Saved data entries:
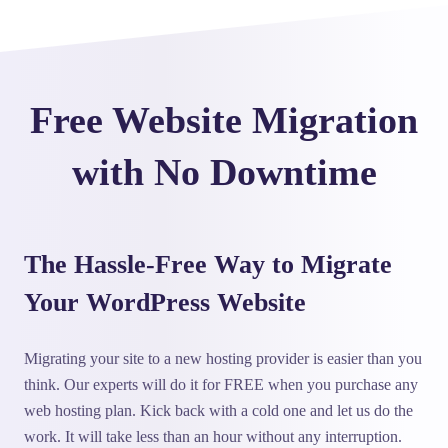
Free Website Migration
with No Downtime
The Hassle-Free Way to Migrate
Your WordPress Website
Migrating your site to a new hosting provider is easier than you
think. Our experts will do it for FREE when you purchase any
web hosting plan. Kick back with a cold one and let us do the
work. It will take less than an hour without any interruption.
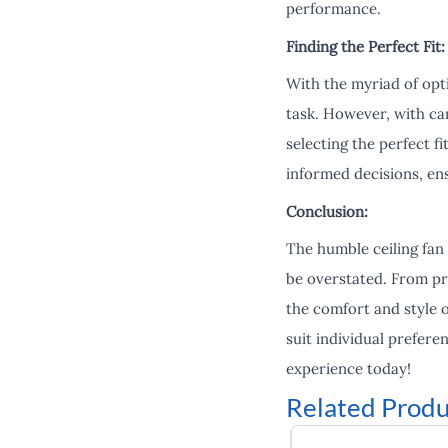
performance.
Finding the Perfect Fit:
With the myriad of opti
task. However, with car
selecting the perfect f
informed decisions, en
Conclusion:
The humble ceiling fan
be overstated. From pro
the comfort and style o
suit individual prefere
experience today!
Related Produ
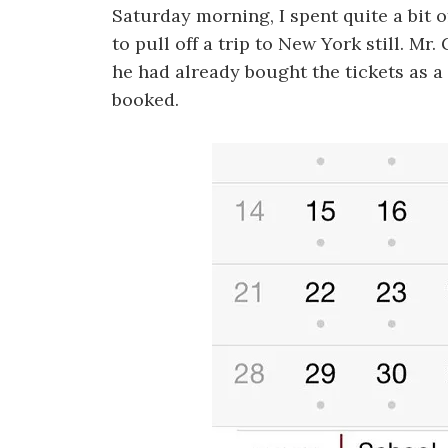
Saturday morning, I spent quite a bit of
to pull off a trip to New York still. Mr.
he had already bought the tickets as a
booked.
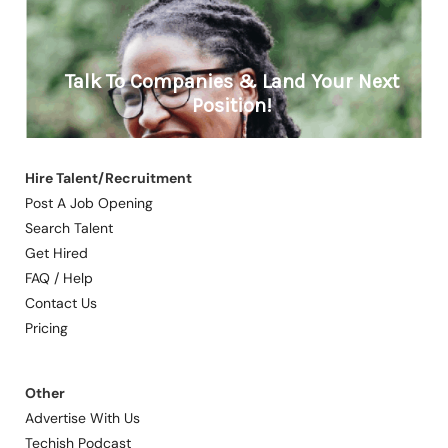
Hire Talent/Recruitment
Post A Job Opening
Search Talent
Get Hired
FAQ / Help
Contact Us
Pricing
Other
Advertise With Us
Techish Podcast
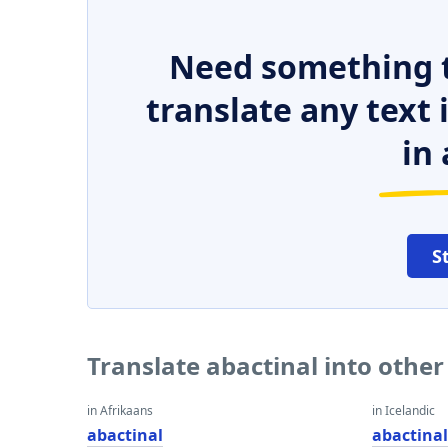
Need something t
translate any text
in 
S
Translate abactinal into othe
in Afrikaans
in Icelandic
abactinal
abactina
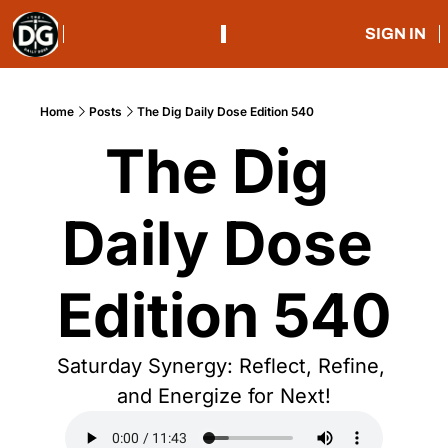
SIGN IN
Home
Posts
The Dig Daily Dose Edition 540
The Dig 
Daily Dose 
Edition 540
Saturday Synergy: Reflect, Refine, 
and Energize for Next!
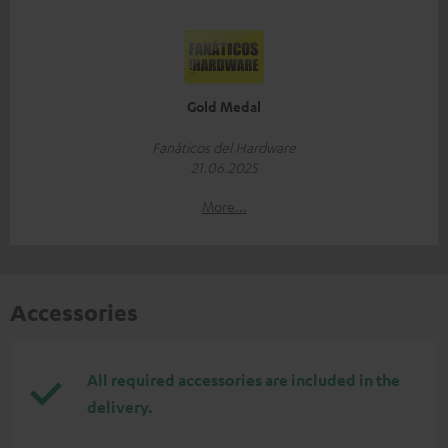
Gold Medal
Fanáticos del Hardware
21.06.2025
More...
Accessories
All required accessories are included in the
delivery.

▸ Work request
Please copy out every one of the lines above word for word, leaving the pictures out of your answer.

▸ Solution
Free Website Migration
with No Downtime
The Hassle-Free Way to Migrate
Your WordPress Website
Migrating your site to a new hosting provider is easier than you
think. Our experts will do it for FREE when you purchase any
web hosting plan. Kick back with a cold one and let us do the
work. It will take less than an hour without any interruption.
performance.
Finding the Perfect Fit:
With the myriad of opti
task. However, with car
selecting the perfect f
informed decisions, en
Conclusion:
The humble ceiling fan
be overstated. From pro
the comfort and style o
suit individual prefere
experience today!
Related Produ
Saturday morning, I spent quite a bit of
to pull off a trip to New York still. Mr.
he had already bought the tickets as a
booked.
Hire Talent/Recruitment
Post A Job Opening
Search Talent
Get Hired
FAQ / Help
Contact Us
Pricing
Other
Advertise With Us
Techish Podcast
Need something t
translate any text
in 
S
Translate abactinal into othe
in Afrikaans
in Icelandic
abactinal
abactina
SIGN IN
Home
Posts
The Dig Daily Dose Edition 540
The Dig 
Daily Dose 
Edition 540
Saturday Synergy: Reflect, Refine, 
and Energize for Next!
Gold Medal
Fanáticos del Hardware
21.06.2025
More...
Accessories
All required accessories are included in the
delivery.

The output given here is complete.